PROBLEM DESCRIPTION: Could you reproduce each of the lines below word for word, without changing anything?

MATERIAL PROVIDED:
☆ ☆ ☆ ☆
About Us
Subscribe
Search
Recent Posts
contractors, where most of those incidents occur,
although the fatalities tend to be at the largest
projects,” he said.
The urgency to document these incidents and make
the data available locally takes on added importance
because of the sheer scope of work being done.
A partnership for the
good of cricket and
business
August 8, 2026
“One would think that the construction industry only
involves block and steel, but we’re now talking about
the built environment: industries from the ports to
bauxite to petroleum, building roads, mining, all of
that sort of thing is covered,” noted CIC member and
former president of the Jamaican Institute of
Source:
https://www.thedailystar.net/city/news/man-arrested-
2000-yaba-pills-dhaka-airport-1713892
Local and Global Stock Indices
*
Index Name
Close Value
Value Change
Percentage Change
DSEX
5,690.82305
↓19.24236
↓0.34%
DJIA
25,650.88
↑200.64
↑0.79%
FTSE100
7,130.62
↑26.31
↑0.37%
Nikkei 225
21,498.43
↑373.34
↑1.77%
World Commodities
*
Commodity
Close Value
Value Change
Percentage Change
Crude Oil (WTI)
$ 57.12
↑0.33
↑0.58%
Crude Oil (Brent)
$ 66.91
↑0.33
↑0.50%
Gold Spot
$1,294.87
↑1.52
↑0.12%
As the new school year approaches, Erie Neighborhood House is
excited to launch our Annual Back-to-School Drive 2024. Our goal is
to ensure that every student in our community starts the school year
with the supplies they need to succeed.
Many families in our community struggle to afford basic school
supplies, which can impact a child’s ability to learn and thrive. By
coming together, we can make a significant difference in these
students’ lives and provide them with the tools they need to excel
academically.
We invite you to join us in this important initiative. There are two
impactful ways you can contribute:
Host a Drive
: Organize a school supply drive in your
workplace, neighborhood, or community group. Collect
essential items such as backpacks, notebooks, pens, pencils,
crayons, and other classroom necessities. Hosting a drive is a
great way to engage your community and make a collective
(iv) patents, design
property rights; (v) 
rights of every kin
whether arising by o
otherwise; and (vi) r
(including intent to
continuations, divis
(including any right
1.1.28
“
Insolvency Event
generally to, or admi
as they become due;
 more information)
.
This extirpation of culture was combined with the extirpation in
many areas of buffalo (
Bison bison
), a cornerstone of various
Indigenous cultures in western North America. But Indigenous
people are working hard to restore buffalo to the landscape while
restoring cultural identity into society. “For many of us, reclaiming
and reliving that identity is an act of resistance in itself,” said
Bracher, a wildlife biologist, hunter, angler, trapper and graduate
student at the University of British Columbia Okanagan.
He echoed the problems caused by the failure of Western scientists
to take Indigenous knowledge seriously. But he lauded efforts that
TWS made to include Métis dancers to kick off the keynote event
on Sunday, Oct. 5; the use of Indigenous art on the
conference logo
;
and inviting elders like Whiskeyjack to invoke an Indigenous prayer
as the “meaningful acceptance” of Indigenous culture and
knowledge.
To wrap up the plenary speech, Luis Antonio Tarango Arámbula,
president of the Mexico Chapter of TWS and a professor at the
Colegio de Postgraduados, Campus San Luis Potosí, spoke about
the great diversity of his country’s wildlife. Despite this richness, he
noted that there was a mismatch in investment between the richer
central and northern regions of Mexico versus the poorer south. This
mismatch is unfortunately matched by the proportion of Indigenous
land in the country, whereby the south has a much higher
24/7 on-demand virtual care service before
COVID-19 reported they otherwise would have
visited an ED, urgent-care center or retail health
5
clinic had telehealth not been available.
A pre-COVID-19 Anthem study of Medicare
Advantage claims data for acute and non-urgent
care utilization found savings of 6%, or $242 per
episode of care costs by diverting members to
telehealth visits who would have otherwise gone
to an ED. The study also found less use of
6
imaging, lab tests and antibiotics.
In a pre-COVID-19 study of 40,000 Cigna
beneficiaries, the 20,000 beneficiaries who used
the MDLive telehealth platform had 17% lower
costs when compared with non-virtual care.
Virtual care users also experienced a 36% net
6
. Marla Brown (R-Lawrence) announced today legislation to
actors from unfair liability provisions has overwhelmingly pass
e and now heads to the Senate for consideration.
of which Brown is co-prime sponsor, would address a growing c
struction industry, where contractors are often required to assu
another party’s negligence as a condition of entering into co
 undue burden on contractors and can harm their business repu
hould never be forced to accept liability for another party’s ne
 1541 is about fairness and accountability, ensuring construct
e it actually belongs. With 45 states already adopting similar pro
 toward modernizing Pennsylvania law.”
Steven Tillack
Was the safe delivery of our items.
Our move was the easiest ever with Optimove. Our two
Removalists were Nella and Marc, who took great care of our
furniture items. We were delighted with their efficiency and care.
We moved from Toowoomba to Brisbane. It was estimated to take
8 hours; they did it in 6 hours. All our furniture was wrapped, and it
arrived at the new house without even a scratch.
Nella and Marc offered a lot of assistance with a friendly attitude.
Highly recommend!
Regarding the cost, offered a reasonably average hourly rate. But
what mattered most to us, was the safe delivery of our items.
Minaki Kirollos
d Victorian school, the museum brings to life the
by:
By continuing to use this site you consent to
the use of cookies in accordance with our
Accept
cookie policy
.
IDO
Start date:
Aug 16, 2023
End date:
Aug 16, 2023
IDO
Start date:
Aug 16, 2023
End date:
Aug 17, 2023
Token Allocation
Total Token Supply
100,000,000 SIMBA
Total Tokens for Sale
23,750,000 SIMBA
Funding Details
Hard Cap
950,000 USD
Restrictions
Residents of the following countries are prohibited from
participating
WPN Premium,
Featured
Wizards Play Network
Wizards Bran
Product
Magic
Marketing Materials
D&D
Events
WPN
☆ ☆ ☆ ☆
EXERCISE ANSWER:
About Us
Subscribe
Search
Recent Posts
contractors, where most of those incidents occur,
although the fatalities tend to be at the largest
projects,” he said.
The urgency to document these incidents and make
the data available locally takes on added importance
because of the sheer scope of work being done.
A partnership for the
good of cricket and
business
August 8, 2026
“One would think that the construction industry only
involves block and steel, but we’re now talking about
the built environment: industries from the ports to
bauxite to petroleum, building roads, mining, all of
that sort of thing is covered,” noted CIC member and
former president of the Jamaican Institute of
Source:
https://www.thedailystar.net/city/news/man-arrested-
2000-yaba-pills-dhaka-airport-1713892
Local and Global Stock Indices
*
Index Name
Close Value
Value Change
Percentage Change
DSEX
5,690.82305
↓19.24236
↓0.34%
DJIA
25,650.88
↑200.64
↑0.79%
FTSE100
7,130.62
↑26.31
↑0.37%
Nikkei 225
21,498.43
↑373.34
↑1.77%
World Commodities
*
Commodity
Close Value
Value Change
Percentage Change
Crude Oil (WTI)
$ 57.12
↑0.33
↑0.58%
Crude Oil (Brent)
$ 66.91
↑0.33
↑0.50%
Gold Spot
$1,294.87
↑1.52
↑0.12%
As the new school year approaches, Erie Neighborhood House is
excited to launch our Annual Back-to-School Drive 2024. Our goal is
to ensure that every student in our community starts the school year
with the supplies they need to succeed.
Many families in our community struggle to afford basic school
supplies, which can impact a child’s ability to learn and thrive. By
coming together, we can make a significant difference in these
students’ lives and provide them with the tools they need to excel
academically.
We invite you to join us in this important initiative. There are two
impactful ways you can contribute:
Host a Drive
: Organize a school supply drive in your
workplace, neighborhood, or community group. Collect
essential items such as backpacks, notebooks, pens, pencils,
crayons, and other classroom necessities. Hosting a drive is a
great way to engage your community and make a collective
(iv) patents, design
property rights; (v) 
rights of every kin
whether arising by o
otherwise; and (vi) r
(including intent to
continuations, divis
(including any right
1.1.28
“
Insolvency Event
generally to, or admi
as they become due;
 more information)
.
This extirpation of culture was combined with the extirpation in
many areas of buffalo (
Bison bison
), a cornerstone of various
Indigenous cultures in western North America. But Indigenous
people are working hard to restore buffalo to the landscape while
restoring cultural identity into society. “For many of us, reclaiming
and reliving that identity is an act of resistance in itself,” said
Bracher, a wildlife biologist, hunter, angler, trapper and graduate
student at the University of British Columbia Okanagan.
He echoed the problems caused by the failure of Western scientists
to take Indigenous knowledge seriously. But he lauded efforts that
TWS made to include Métis dancers to kick off the keynote event
on Sunday, Oct. 5; the use of Indigenous art on the
conference logo
;
and inviting elders like Whiskeyjack to invoke an Indigenous prayer
as the “meaningful acceptance” of Indigenous culture and
knowledge.
To wrap up the plenary speech, Luis Antonio Tarango Arámbula,
president of the Mexico Chapter of TWS and a professor at the
Colegio de Postgraduados, Campus San Luis Potosí, spoke about
the great diversity of his country’s wildlife. Despite this richness, he
noted that there was a mismatch in investment between the richer
central and northern regions of Mexico versus the poorer south. This
mismatch is unfortunately matched by the proportion of Indigenous
land in the country, whereby the south has a much higher
24/7 on-demand virtual care service before
COVID-19 reported they otherwise would have
visited an ED, urgent-care center or retail health
5
clinic had telehealth not been available.
A pre-COVID-19 Anthem study of Medicare
Advantage claims data for acute and non-urgent
care utilization found savings of 6%, or $242 per
episode of care costs by diverting members to
telehealth visits who would have otherwise gone
to an ED. The study also found less use of
6
imaging, lab tests and antibiotics.
In a pre-COVID-19 study of 40,000 Cigna
beneficiaries, the 20,000 beneficiaries who used
the MDLive telehealth platform had 17% lower
costs when compared with non-virtual care.
Virtual care users also experienced a 36% net
6
. Marla Brown (R-Lawrence) announced today legislation to
actors from unfair liability provisions has overwhelmingly pass
e and now heads to the Senate for consideration.
of which Brown is co-prime sponsor, would address a growing c
struction industry, where contractors are often required to assu
another party’s negligence as a condition of entering into co
 undue burden on contractors and can harm their business repu
hould never be forced to accept liability for another party’s ne
 1541 is about fairness and accountability, ensuring construct
e it actually belongs. With 45 states already adopting similar pro
 toward modernizing Pennsylvania law.”
Steven Tillack
Was the safe delivery of our items.
Our move was the easiest ever with Optimove. Our two
Removalists were Nella and Marc, who took great care of our
furniture items. We were delighted with their efficiency and care.
We moved from Toowoomba to Brisbane. It was estimated to take
8 hours; they did it in 6 hours. All our furniture was wrapped, and it
arrived at the new house without even a scratch.
Nella and Marc offered a lot of assistance with a friendly attitude.
Highly recommend!
Regarding the cost, offered a reasonably average hourly rate. But
what mattered most to us, was the safe delivery of our items.
Minaki Kirollos
d Victorian school, the museum brings to life the
by:
By continuing to use this site you consent to
the use of cookies in accordance with our
Accept
cookie policy
.
IDO
Start date:
Aug 16, 2023
End date:
Aug 16, 2023
IDO
Start date:
Aug 16, 2023
End date:
Aug 17, 2023
Token Allocation
Total Token Supply
100,000,000 SIMBA
Total Tokens for Sale
23,750,000 SIMBA
Funding Details
Hard Cap
950,000 USD
Restrictions
Residents of the following countries are prohibited from
participating
WPN Premium,
Featured
Wizards Play Network
Wizards Bran
Product
Magic
Marketing Materials
D&D
Events
WPN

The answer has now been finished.